Text -
Life

Hey, Cheaters: Sex Addiction No Longer an Excuse

by Alice Robb

Is Anthony Weiner’s inability to stop sending strangers dick pics the sign of a fetish? A political death wish? An addiction?

A new study suggests we can rule out that last option. Research from UCLA, published last week in the journal Socioaffective Neuroscience and Psychology, suggests that, despite what Michael Fassbender would have you believe, there’s no such thing as clinical addiction to sex.

Researchers rounded up 52 men and women who complained of trouble controlling their sexual urges and analyzed their brain waves as they viewed explicit images. The scientists were in for a surprise: They expected the subjects’ neural responses to resemble those of, say, alcoholics looking at a drink — but they found no correlation between sexual compulsivity and neural response to porn.

“Most people describe high-frequency sexual problems as an ‘addiction’— that’s how the public and even many clinicians talk about it,” Dr. Nicole Prause, a researcher who was involved in the study, told Slate . “But this data challenges the addiction model and forces us to reconsider how we think and talk about these problems.”

This is the first study that measures the active neural responses of hypersexual brains to sexual stimuli — and could prove an important new direction in finally classifying (or discarding) “sex addiction” as a diagnosis.

“Many people report feeling out of control sexually,” said Prause. “But when we actually look for evidence of that in a lab, we can’t find it… Questionnaires are valuable, but we need to do more work to determine if what people are reporting is actually true.”

Considering how casually we throw around the label “sex addict” (Tiger Woods… Russell Brand… David Duchovny…), it’s worth taking a moment to remember that it’s never been fully accepted by the medical establishment. The American Psychiatric Association considered including “hypersexual disorder” as a disease in the DSM-5, but ultimately listed it as a “condition” requiring further research. (“Hoarding disorder” and “skin-picking disorder”, meanwhile, qualified for full entries.)

Tiger and Russell aren't the victims of their neurons. They're the beneficiaries of great PR teams.

Activity list -
1. Do these statements agree with the sex addiction article? For each, answer yes or no and quote the text's deciding words. (a) The study involved 52 men and women. (b) The subjects' neural responses resembled those of alcoholics looking at a drink. (c) The American Psychiatric Association gave hypersexual disorder a full entry as a disease in the DSM-5.
2. In which journal does the sex addiction article say the UCLA research was published?
The data that follows comes from a different source than the sex addiction article.

Data extracts -
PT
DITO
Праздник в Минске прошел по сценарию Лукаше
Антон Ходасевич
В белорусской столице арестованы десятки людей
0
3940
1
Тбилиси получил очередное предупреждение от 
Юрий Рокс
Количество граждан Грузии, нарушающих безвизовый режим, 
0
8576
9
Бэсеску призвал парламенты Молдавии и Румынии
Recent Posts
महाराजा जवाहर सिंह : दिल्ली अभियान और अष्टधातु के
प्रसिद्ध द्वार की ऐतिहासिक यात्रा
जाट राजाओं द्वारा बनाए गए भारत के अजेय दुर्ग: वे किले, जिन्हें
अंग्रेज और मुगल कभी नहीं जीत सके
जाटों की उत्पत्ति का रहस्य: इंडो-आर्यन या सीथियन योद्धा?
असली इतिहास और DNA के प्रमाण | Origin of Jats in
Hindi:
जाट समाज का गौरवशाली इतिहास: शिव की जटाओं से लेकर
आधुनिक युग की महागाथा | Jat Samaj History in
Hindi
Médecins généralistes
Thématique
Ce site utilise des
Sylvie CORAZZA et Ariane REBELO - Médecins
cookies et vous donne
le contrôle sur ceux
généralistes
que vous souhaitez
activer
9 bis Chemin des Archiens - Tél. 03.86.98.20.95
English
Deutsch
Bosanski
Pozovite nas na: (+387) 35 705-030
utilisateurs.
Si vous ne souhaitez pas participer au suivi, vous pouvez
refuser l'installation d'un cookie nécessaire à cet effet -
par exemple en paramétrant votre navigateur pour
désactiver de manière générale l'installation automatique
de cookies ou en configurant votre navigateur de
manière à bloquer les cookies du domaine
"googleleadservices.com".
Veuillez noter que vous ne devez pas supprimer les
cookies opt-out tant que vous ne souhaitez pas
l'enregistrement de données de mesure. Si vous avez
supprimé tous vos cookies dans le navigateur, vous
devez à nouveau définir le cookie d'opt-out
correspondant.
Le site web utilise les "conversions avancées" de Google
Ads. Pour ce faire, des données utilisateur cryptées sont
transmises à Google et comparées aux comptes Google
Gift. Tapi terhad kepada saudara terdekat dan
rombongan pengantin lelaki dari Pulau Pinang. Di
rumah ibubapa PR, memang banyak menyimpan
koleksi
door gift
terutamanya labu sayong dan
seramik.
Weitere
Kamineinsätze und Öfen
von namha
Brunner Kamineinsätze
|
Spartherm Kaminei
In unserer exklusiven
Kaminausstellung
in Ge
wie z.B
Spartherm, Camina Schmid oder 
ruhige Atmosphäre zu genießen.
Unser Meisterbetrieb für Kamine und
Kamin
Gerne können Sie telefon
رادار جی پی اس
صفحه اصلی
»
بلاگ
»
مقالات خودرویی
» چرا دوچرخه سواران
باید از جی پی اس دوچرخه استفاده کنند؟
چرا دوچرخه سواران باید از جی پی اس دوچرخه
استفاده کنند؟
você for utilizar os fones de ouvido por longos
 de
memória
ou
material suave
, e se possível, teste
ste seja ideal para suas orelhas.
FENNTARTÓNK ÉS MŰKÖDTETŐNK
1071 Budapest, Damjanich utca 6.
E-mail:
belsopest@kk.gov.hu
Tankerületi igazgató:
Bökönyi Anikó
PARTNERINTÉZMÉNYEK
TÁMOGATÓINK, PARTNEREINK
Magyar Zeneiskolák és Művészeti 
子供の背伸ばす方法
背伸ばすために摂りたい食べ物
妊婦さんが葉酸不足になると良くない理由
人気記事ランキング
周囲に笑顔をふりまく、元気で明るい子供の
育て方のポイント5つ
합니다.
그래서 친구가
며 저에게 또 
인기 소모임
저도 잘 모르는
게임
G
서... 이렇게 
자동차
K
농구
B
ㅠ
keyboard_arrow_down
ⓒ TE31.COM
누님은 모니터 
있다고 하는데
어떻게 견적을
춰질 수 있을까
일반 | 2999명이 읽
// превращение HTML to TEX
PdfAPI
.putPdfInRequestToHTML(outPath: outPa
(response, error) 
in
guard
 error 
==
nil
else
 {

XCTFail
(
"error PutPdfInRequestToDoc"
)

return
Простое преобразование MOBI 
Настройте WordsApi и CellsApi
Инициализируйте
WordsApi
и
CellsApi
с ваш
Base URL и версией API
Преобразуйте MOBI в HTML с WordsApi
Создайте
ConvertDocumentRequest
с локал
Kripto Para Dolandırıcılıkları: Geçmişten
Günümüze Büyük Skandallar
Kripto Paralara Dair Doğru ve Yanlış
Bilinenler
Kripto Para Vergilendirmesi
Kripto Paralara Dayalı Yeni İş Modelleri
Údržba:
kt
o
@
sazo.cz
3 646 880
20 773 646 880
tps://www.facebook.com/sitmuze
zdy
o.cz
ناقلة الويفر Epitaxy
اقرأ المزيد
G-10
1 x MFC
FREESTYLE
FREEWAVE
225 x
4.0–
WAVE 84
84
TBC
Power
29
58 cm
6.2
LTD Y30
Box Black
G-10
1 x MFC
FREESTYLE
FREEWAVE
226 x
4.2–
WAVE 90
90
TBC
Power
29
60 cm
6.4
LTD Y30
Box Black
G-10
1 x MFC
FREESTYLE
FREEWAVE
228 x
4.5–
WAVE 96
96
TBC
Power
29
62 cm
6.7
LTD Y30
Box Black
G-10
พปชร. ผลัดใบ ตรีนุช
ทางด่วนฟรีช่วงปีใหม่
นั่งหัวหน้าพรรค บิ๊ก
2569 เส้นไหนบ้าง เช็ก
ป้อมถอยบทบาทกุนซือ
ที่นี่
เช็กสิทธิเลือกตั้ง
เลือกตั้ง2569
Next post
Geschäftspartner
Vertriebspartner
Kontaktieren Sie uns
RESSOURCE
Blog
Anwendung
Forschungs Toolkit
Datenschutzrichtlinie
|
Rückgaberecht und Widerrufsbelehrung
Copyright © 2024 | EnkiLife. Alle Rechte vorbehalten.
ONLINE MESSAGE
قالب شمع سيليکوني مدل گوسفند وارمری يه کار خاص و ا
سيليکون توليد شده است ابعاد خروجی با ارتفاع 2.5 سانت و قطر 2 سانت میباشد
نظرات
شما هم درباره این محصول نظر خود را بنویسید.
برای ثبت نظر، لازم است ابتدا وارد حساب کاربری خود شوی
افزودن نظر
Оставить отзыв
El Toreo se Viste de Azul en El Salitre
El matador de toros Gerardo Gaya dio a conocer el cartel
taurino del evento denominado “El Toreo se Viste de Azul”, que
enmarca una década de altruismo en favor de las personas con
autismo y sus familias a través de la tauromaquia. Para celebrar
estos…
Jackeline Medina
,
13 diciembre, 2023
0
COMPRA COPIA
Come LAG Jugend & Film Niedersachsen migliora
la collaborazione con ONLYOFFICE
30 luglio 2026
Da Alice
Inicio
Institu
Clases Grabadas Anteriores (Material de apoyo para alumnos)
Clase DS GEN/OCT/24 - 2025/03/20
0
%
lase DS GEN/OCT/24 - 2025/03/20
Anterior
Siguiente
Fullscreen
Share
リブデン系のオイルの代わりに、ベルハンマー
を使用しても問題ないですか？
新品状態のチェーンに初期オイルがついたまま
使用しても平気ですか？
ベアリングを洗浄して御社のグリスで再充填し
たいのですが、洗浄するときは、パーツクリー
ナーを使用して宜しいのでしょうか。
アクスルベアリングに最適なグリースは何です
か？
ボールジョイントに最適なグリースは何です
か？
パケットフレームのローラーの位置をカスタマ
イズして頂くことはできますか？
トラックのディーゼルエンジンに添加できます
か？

Written responses -
1.
(a) Yes: "Researchers rounded up 52 men and women who complained of trouble controlling their sexual urges"
(b) No: "they found no correlation between sexual compulsivity and neural response to porn"
(c) No: "but ultimately listed it as a “condition” requiring further research"

2. Socioaffective Neuroscience and Psychology